From income and expenditure surveys we know quite a lot about what people earn and spend from day to day. The surveys also tell us about sources of income.
By contrast, less information is collected on what people save or in what they invest. That seems odd. Why should we pay scant attention to assets used for future contingencies?
Do we assume that many families don’t have real savings and investments, or that planning for the future is neither a priority nor a practice? Perhaps those are our presumptions about rural people who appear poor and seem to lead day-to-day subsistence lives.

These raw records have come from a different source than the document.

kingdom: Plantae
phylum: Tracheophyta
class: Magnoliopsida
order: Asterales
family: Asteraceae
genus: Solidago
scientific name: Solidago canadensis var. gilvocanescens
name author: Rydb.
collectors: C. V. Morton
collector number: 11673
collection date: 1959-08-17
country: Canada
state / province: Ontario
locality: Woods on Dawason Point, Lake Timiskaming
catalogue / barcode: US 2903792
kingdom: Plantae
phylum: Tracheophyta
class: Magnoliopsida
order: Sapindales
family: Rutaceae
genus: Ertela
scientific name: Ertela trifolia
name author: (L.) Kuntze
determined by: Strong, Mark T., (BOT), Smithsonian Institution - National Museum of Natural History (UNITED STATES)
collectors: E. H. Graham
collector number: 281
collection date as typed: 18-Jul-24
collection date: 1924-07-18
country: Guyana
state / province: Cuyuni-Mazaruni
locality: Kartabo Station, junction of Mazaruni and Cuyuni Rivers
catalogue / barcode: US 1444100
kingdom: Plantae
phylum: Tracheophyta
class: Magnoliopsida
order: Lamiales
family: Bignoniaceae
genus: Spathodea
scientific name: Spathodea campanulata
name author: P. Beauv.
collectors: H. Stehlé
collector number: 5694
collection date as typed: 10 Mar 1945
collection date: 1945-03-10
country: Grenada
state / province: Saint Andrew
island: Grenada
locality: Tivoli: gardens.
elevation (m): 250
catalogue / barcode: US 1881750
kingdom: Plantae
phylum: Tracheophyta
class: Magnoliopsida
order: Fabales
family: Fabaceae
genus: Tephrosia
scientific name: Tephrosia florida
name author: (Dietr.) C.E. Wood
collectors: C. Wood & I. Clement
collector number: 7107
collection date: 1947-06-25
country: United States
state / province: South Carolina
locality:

Those assumptions are mistaken, but how wrong is hard to say. I am not aware of any study to have targeted directly the question of how rural families save and invest traditionally in Namibia, but here are some observations that indicate that they do much more to prepare for the future than we think.
First and most obviously, crop-growing households save food stocks, often going to great lengths to make sure that the reserves last as long as possible. Not surprisingly, stored foods are those that remain edible over long periods. Magnificent omashisha or iigandhi storage baskets were developed to help people overcome famines, some of which devastated populations in the North in the first half of the early 20th Century and before.
Second, livestock are largely used as savings and investments. This may be the case throughout Africa, especially among agro-pastoralists (see the essay on the purpose of livestock in the edition of Market Watch on 13 July 2018). An interesting report on financial inclusion released recently by the Namibia Statistics Agency contains useful information on the uses of livestock.
However, not everyone has livestock, especially pigs, goats, sheep or cattle that have considerably greater savings value than chickens. And among those who do keep animals, the majority have few livestock. As with other kinds of wealth, livestock ownership is highly skewed in rural households. Cattle serve as long-term investments over years, smaller goats and sheep as savings over shorter periods of months, while chickens are ‘cashed-in’ to meet more frequent needs for cash.
Third, considerable security comes from social networks formed in and around extended families. Membership of a network offers degrees of access to land, livestock and help from a package of assets, capital or savings. Substantial insurance value can come from being able to draw on that package when needs arise.
Families also supply land and livestock – as start-up capital – to young men when they mature, marry and start their own more nuclear families. As with food stocks and livestock, family assets vary in value, and some members have greater access to the assets than others.
For those interested in how the poor make a living and their use of credit, read Portfolios of the Poor by Daryl Collins and others. It is an enlightening book, which describes the substantial number and variety of financial instruments that poorer families use to save, as well as to lend. For those of us who are wealthy and presume to be clever, the book provides sobering perspectives on the astuteness of the poor.
There is still much to ask and learn about how Namibians save and invest. If livestock, family land and social networks clustered literally and figuratively around the ‘village’ are important investments in rural areas, how might people retain or transfer those assets when they move away to urban societies? How are new social networks created? And how do urban people re-establish access to secure assets if they move back to the village?